Henn: Das MFG ist ein erster Schritt – man merkt dem Gesetz an, dass wirklich versucht wurde, die Situation zu verbessern. Schauen wir auf die Rahmenverträge als Grundlage zur Durchführung von Studien – ich hätte mir zwar lieber Standardverträge gewünscht, aber nun sind immerhin Standardklauseln daraus geworden. Auch die Abstimmung mit den rund 30 Ethikkommissionen soll nun vereinfacht werden – das wird das gesamte Verfahren hoffentlich beschleunigen. Bei uns ist das mit der Bürokratie ja so, dass wir mit einer Studie erst anfangen, während sie in anderen Ländern schon fast fertig ist. Was aber im MFG fast gänzlich fehlt, ist, dass man auch an den Studienzentren etwas tut.
Was meinen Sie damit?
Henn: Buchstäblich auf dem letzten Meter ist in das MFG die Regelung aufgenommen worden, dass, wenn wir in Deutschland 5 Prozent der Patient:innen des globalen Entwicklungsprogrammes beisteuern, wir auch finanzielle Vorteile bei den Erstattungsverhandlungen haben können. Nur: Es liegt gar nicht am Willen der Industrie, in Deutschland Studien durchzuführen; wir haben schlicht nicht ausreichende Kapazitäten. Wir sind in manchen Indikationen gar nicht in der Lage, so viele Menschen in den klinischen Zentren zu behandeln.
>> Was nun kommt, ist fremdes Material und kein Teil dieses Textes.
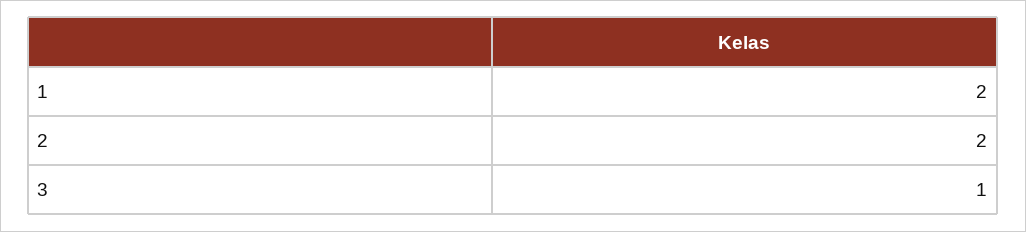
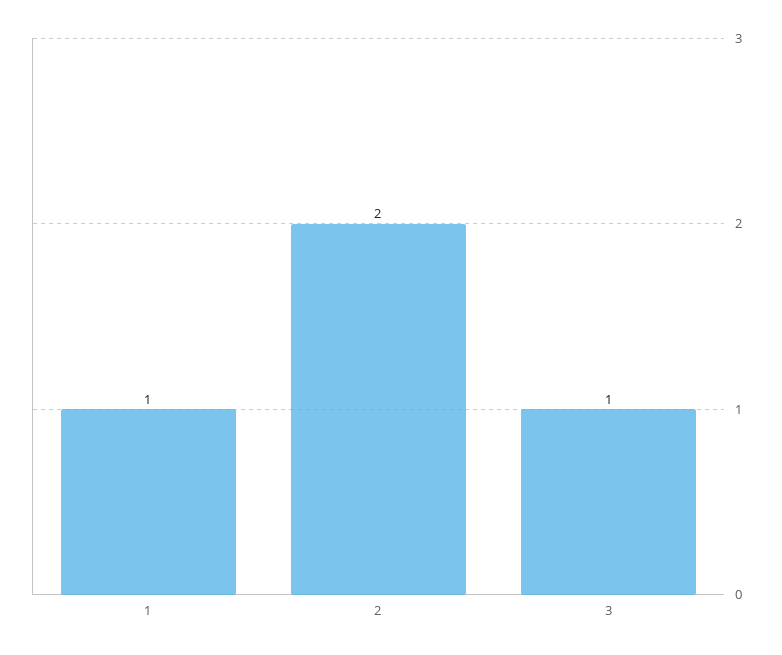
1: 2 -> 1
Heißt das: Wir haben die Infrastruktur dafür gar nicht?
Henn: Ja, genau. Wir führen Studien durch, da brauchen wir weltweit rund 20.000 Patientinnen und Patienten. In Deutschland müssten wir laut MFG folglich 1.000 beisteuern. Nehmen wir das Beispiel Asthma und COPD: Wir haben in Deutschland rund 100-150 Zentren. Die können das gar nicht leisten – vor allem, wenn man wie wir in mehreren Indikationen mit verschiedenen Wirkstoffen forscht.
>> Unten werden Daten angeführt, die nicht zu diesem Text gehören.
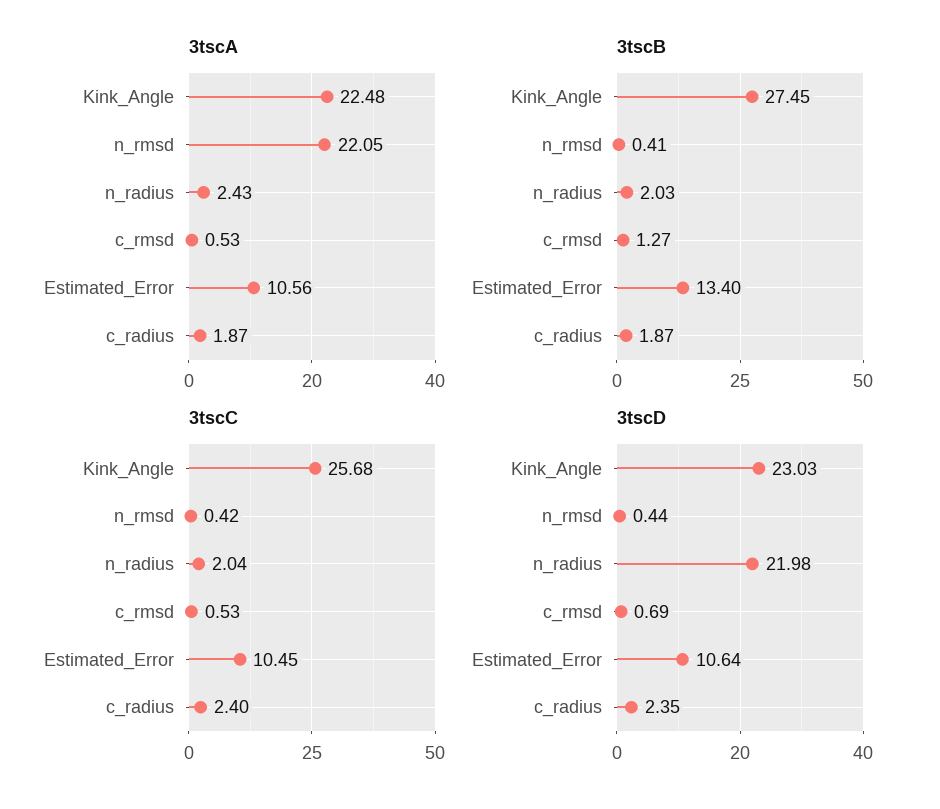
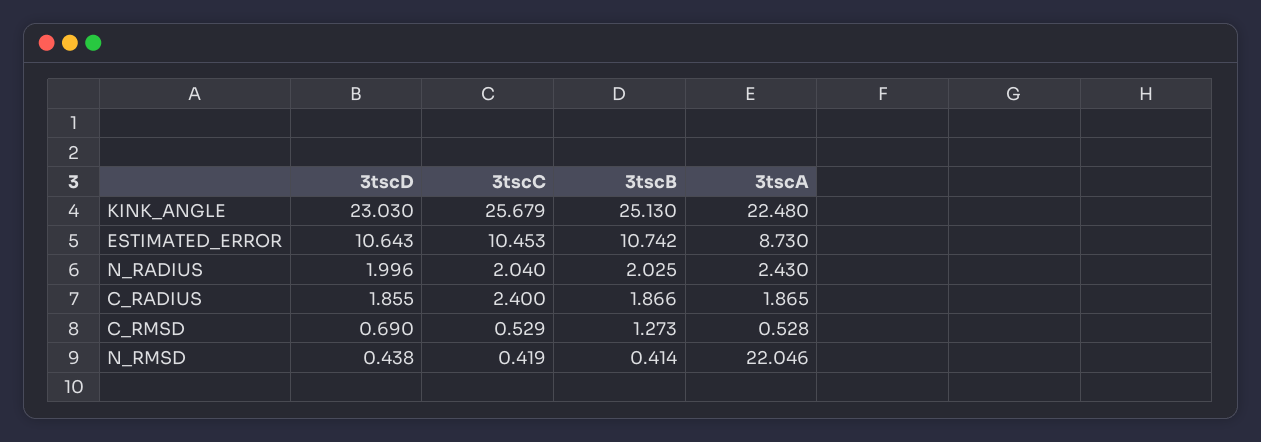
3tscA, Estimated_Error: 10.56 -> 8.73
3tscB, Kink_Angle: 27.45 -> 25.13
3tscB, Estimated_Error: 13.4 -> 10.742
3tscD, n_radius: 21.98 -> 1.996
3tscD, c_radius: 2.35 -> 1.855

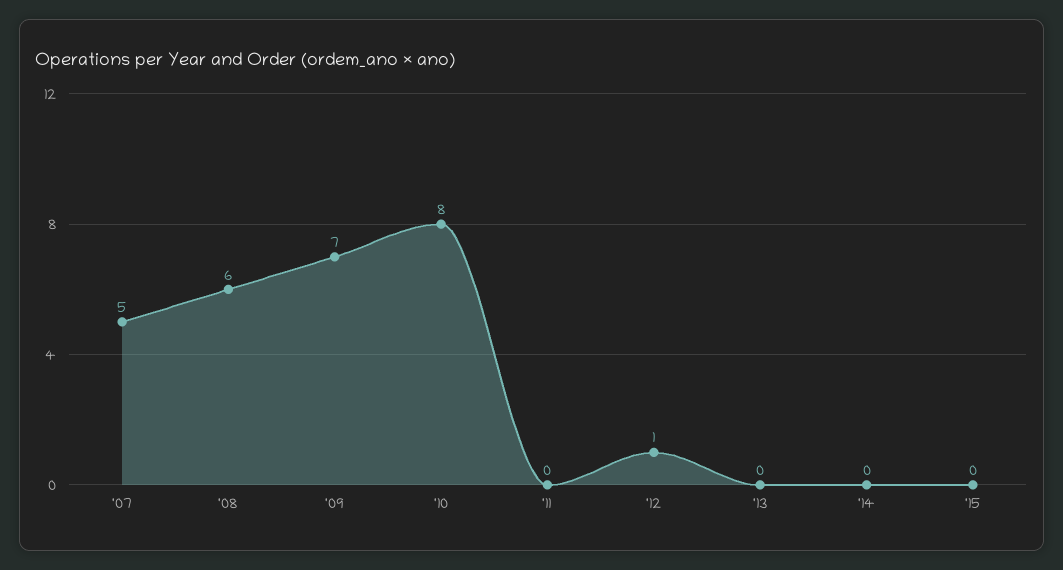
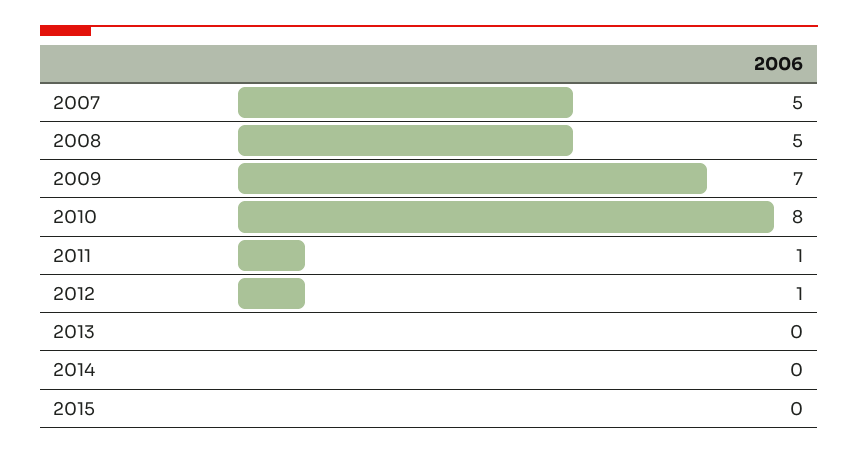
'08: 6 -> 5
'11: 0 -> 1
Was wäre eine mögliche Lösung?
Henn: Es müsste ein Programm geben, mit dem sich niedergelassene Spezialisten oder Kliniken zu Studienzentren weiterentwickeln können. Wir haben deshalb ein Team zusammengestellt, was sich nur darum kümmert, Zentren zu identifizieren, die in der Lage wären, solche Studien durchzuführen. Und im nächsten Schritt unterstützen wir diese Zentren dabei, sich zu Prüfzentren weiterzuentwickeln. Das ist ein enormer Aufwand – und macht auch kaum jemand sonst. Aber das ist es, was mir im MFG fehlt: Dass die Rahmenbedingungen dafür geschaffen werden, dass Studien flächendeckend professionell durchgeführt werden – ein Infrastrukturprogramm, wenn Sie so wollen.
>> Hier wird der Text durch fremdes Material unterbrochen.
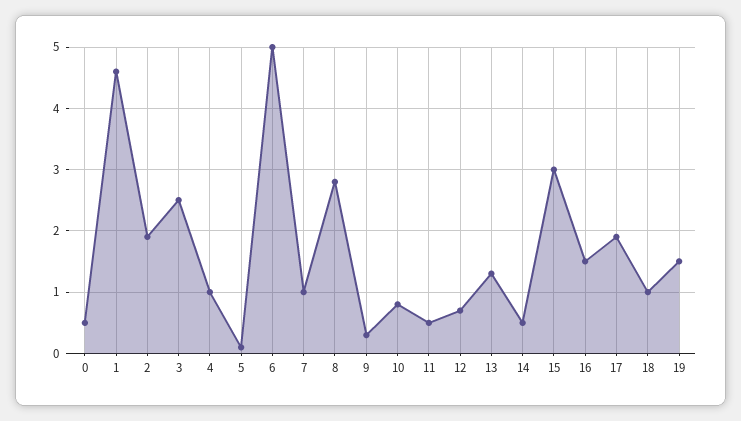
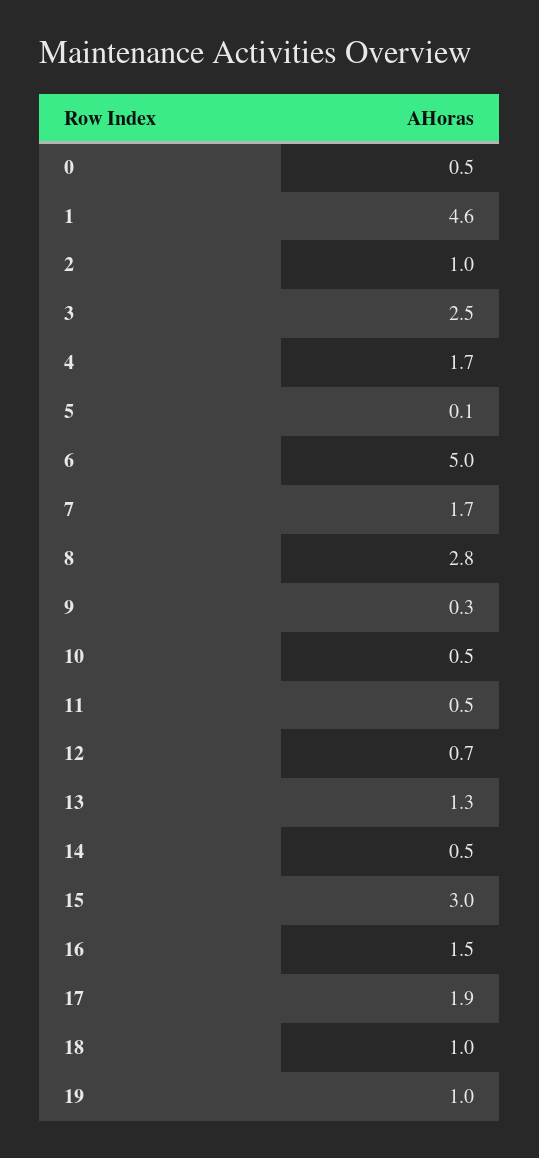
2: 1.9 -> 1
4: 1 -> 1.7
7: 1 -> 1.7
10: 0.8 -> 0.5
19: 1.5 -> 1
Was treibt Sie und Ihr Team an, jeden Tag gegen diesen Moloch anzulaufen?
Henn: Das frage ich mich auch manchmal [lacht]. Mein Treiber ist: Ich möchte so früh wie möglich kranken Menschen Therapieoptionen anbieten, die ihnen bisher nicht zur Verfügung stehen. Und ich sehe – Stichwort MFG – es ändert sich was. Wir schaffen gerade die Voraussetzungen dafür, wieder ganz oben mitzuspielen – allerdings muss es jetzt auch umgesetzt werden. Sonst wachen wir in fünf Jahren auf und stellen fest: Oh, die anderen sind schon wieder weiter.